Received 31 October 2011; Accepted 15 December 2011

Academic Editor: Jeroen Hoozemans

Copyright © 2012 Elena A. Belyaeva et al. This is an open access article distributed under the Creative Commons Attribution License, which permits unrestricted use, distribution, and reproduction in any medium, provided the original work is properly cited.

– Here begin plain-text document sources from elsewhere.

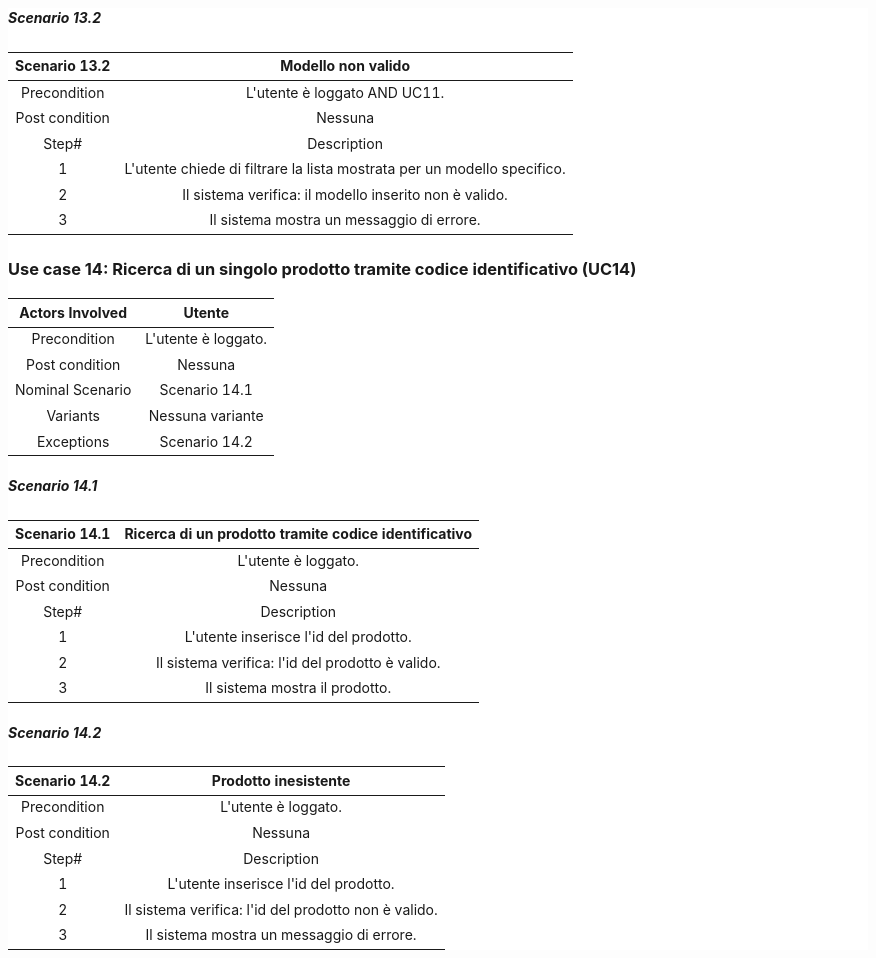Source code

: ##### Scenario 13.2
|  Scenario 13.2 | Modello non valido        |
| :------------: | :------------------------------------------------------------------------: |
|  Precondition  | L'utente è loggato AND UC11.                                                   |
| Post condition | Nessuna                                                                    |
|     Step#      |                                Description                                 |
|       1        | L'utente chiede di filtrare la lista mostrata per un modello specifico. |
|       2        | Il sistema verifica: il modello inserito non è valido.           |
|       3        | Il sistema mostra un messaggio di errore.                     |

### Use case 14: Ricerca di un singolo prodotto tramite codice identificativo (UC14)
| Actors Involved | Utente                                                |
| :--------------: | :------------------------------------------------------------------: |
|   Precondition   | L'utente è loggato.                                               |
|  Post condition  | Nessuna                                                              |
| Nominal Scenario | Scenario 14.1         |
|     Variants     |                     Nessuna variante                                 |
|    Exceptions    | Scenario 14.2                          |

##### Scenario 14.1
|  Scenario 14.1 | Ricerca di un prodotto tramite codice identificativo    |
| :------------: | :------------------------------------------------------------------------: |
|  Precondition  | L'utente è loggato.                                                     |
| Post condition | Nessuna                                                                    |
|     Step#      |                                Description                                 |
|       1        | L'utente inserisce l'id del prodotto.                   |
|       2        | Il sistema verifica: l'id del prodotto è valido.                        |
|       3        | Il sistema mostra il prodotto.                                              |

##### Scenario 14.2
|  Scenario 14.2 | Prodotto inesistente    |
| :------------: | :------------------------------------------------------------------------: |
|  Precondition  | L'utente è loggato.                                                     |
| Post condition | Nessuna                                                                    |
|     Step#      |                                Description                                 |
|       1        | L'utente inserisce l'id del prodotto.                   |
|       2        | Il sistema verifica: l'id del prodotto non è valido.                        |
|       3        | Il sistema mostra un messaggio di errore.                         |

To clarify the role of mitochondrial electron transport chain (mtETC) in heavy-metal-induced neurotoxicity, we studied action of Cd2+, Hg2+, and Cu2+ on cell viability, intracellular reactive oxygen species formation, respiratory function, and mitochondrial membrane potential of rat cell line PC12. As found, the metals produced, although in a different way, dose- and time-dependent changes of all these parameters. Importantly, Cd2+ beginning from 10 [mu]M and already at short incubation time (3 h) significantly inhibited the FCCP-uncoupled cell respiration; besides, practically the complete inhibition of the respiration was reached after 3 h incubation with 50 [mu]M Hg2+ or 500 [mu]M Cd2+, whereas even after 48 h exposure with 500 [mu]M Cu2+, only a 50% inhibition of the respiration occurred. Against the Cd2+-induced cell injury, not only different antioxidants and mitochondrial permeability transition pore inhibitors were protective but also such mtETC effectors as FCCP and stigmatellin (complex III inhibitor). However, all mtETC effectors used did not protect against the Hg2+- or Cu2+-induced cell damage. Notably, stigmatellin was shown to be one of the strongest protectors against the Cd2+-induced cell damage, producing a 15–20% increase in the cell viability. The mechanisms of the mtETC involvement in the heavy-metal-induced mitochondrial membrane permeabilization and cell death are discussed.